Writing and trade have an inseparable history. Some of the oldest surviving examples of written language are stocktakes and ledgers recorded in the ancient Mesopotamian cuneiform script.


Since copper is a key ingredient in the very bronze the age was named for, it’s no surprise that business surrounding this resource sometimes got heated.


But letting a business know you weren’t satisfied with your order was not so easy in those days. Without a customer help line or an unblinking AI bot to rant at, the outraged customer Nanni had to etch his gripes in earth, and then send it to Ea-nāṣir via messenger (as in, a person who physically carries messages between people, not an app that sends them across the Internet).


Wasting no inch of his clay, Nanni’s complaints cover both front and back of a small tablet measuring 11.6 by 5 centimeters (that’s 4.6 by 2 inches). It was translated from its original Akkadian language by assyriologist Adolf Leo Oppenheim, and published in his 1967 book Letters from Mesopotamia.

a photo of the pale yellow-brown clay tablet, a long rectangle covered to its edges with ancient writing
Nanni had quite a bit to say about the transaction. (Geni/Wikimedia Commons)

“You put ingots [of copper] which were not good before my messenger and said, ‘If you want to take them, take them, if you do not want to take them, go away!'” Nanni writes.


Presumably, he had already given Ea-nāṣir the money for an agreed amount of copper, which, as he seems to have discovered soon after, may not have been a wise move.


In spite of being, by all accounts, a terrible copper merchant, it seems that Ea-nāṣir was a meticulous record-keeper. During 20th century excavations of the city of Ur (in modern-day Iraq), this clay tablet was found alongside multiple others addressed to the same hapless businessman, in what was presumably his own dwelling.

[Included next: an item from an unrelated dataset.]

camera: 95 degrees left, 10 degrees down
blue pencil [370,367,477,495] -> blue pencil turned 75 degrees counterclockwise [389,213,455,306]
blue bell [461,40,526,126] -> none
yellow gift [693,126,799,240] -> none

Nanni’s was not the only complaint among these records – Ea-nāṣir seems to have ticked off more than just a handful of his clients – but it’s the oldest, and most scathing.

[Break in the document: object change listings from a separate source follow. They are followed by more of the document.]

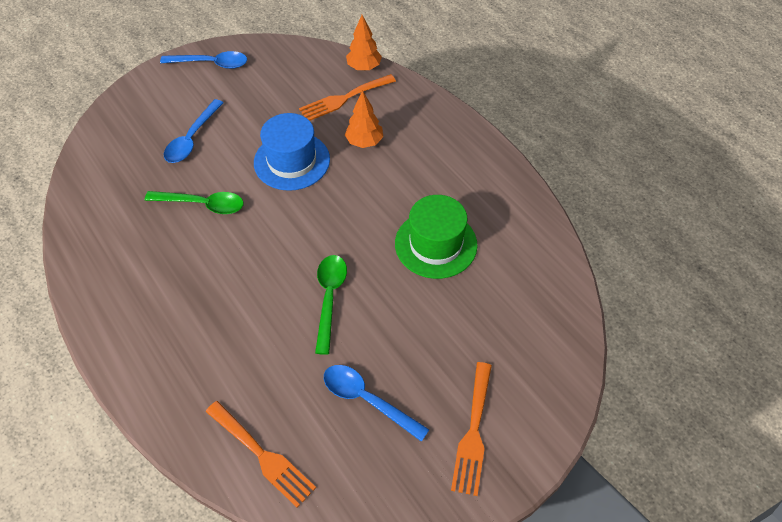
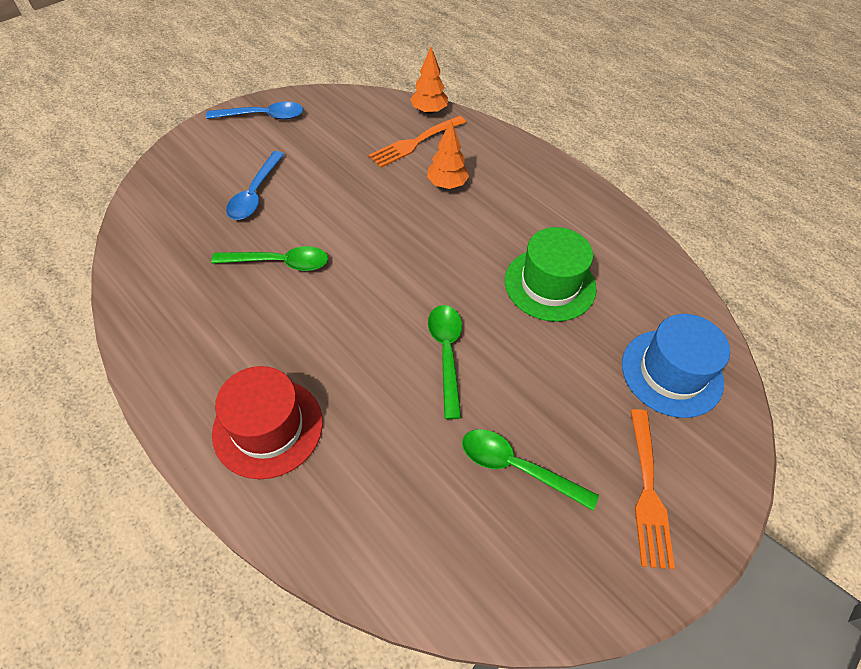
camera: 10 degrees left, 0 degrees up
orange fork [206,401,316,508] -> none
blue hat [254,113,330,191] -> blue hat moved to [622,314,730,418]
blue spoon [324,365,430,442] -> green spoon [462,429,599,511]
none -> red hat [212,366,323,479]

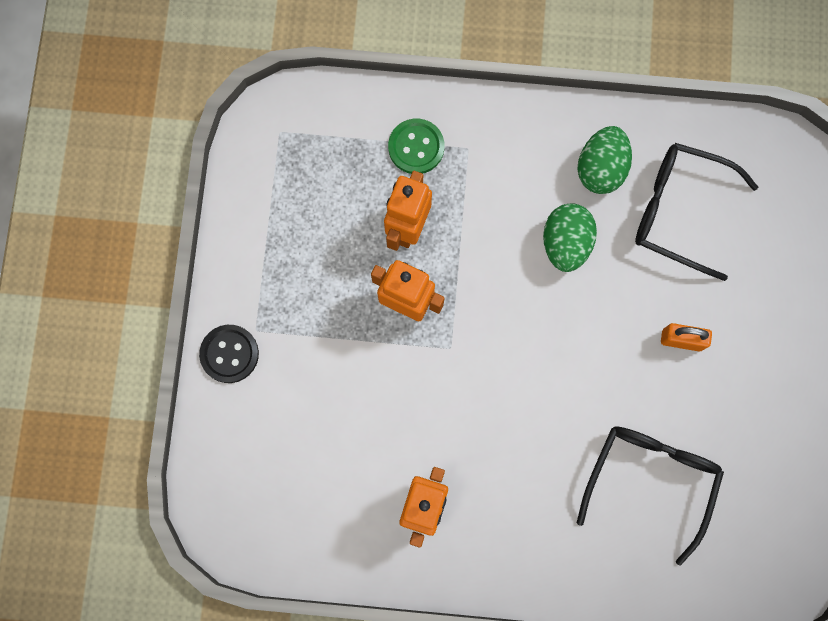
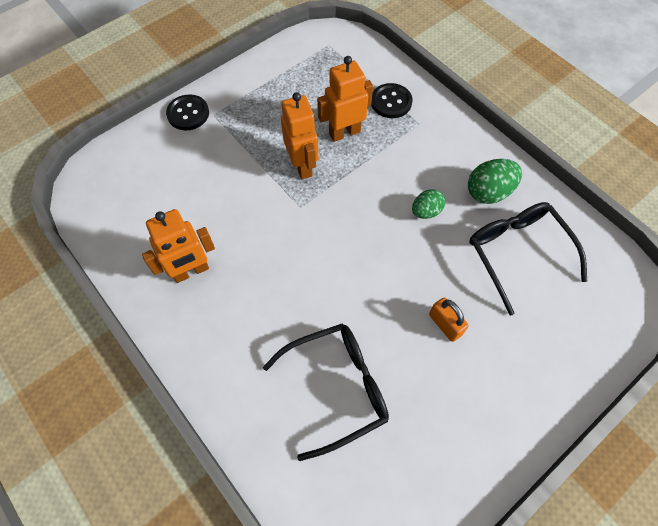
camera: 45 degrees right, 15 degrees down
green button [388,119,444,174] -> black button [371,83,413,118]
green egg [543,203,597,272] -> green egg [412,189,445,219], size x0.65

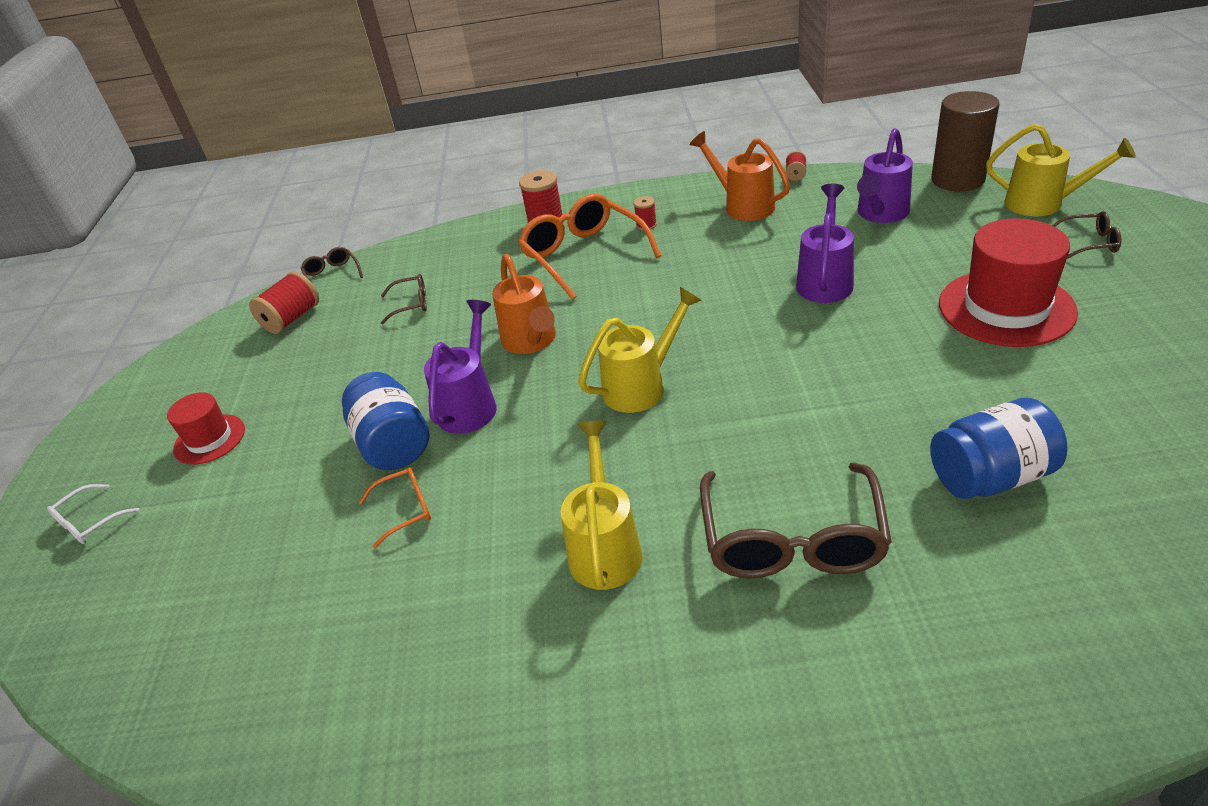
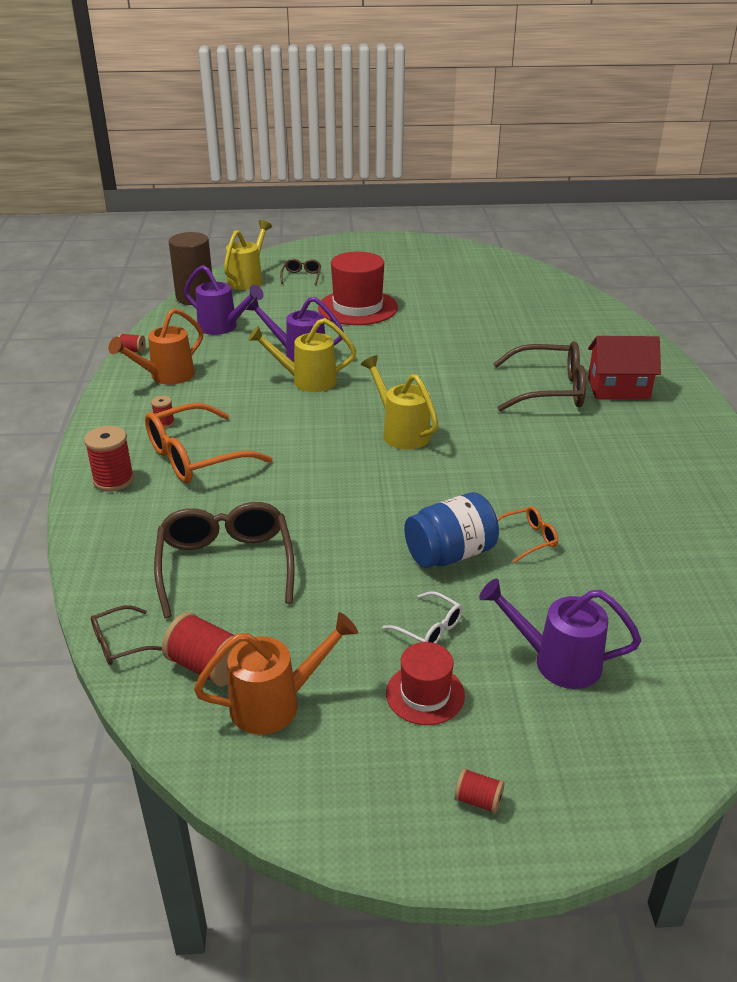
camera: 95 degrees left, 5 degrees down
white glasses [47,484,139,544] -> white glasses moved to [382,591,463,643]
orange glasses [359,467,431,548] -> orange glasses turned 90 degrees clockwise [497,506,558,563]
brown glasses [381,274,427,324] -> brown glasses [154,502,295,618], size x2.10
purple watering can [424,300,497,434] -> purple watering can moved to [479,579,641,689]
orange watering can [492,254,556,354] -> orange watering can moved to [194,612,358,735]
yellow watering can [561,420,643,590] -> yellow watering can moved to [248,318,356,392]
blue jar [930,398,1068,499] -> none
none -> red spool [454,768,505,814]
none -> red house [588,336,661,399]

“I have sent messengers, gentlemen like ourselves, to collect the bag with my money (deposited with you) but you have treated me with contempt by sending them back to me empty-handed several times,” Nanni continues.


“Is there anyone among the merchants who trade with [Tilmun] who has treated me in this way? You alone treat my messenger with contempt!”


‘Tilmun’ traders are thought to have brought several hundred kilograms of copper to Southern Mesopotamia during the 3rd millennium BCE, which includes Ur. It’s unclear whether Tilmun describes the copper’s origin, or a renowned trading post for the metal, but Tilmun copper was so dominant that transactions in Ur were conducted using the ‘Tilmun standard’ of weight.


Yet, by the time Nanni wrote his complaint in 1750 BCE, Tilmun copper had been on a long and steady decline, overtaken by Magan competitors. If Ea-nāṣir was indeed a crooked businessman, it may have been because of his supplier’s dwindling stocks.


“It is now up to you to restore (my money) to me in full,” Nanni concludes. “Take cognizance that (from now on) I will not accept here any copper from you that is not of fine quality. I shall (from now on) select and take the ingots individually in my own yard.”

We will never know if Nanni got his money back, but he certainly had the last word.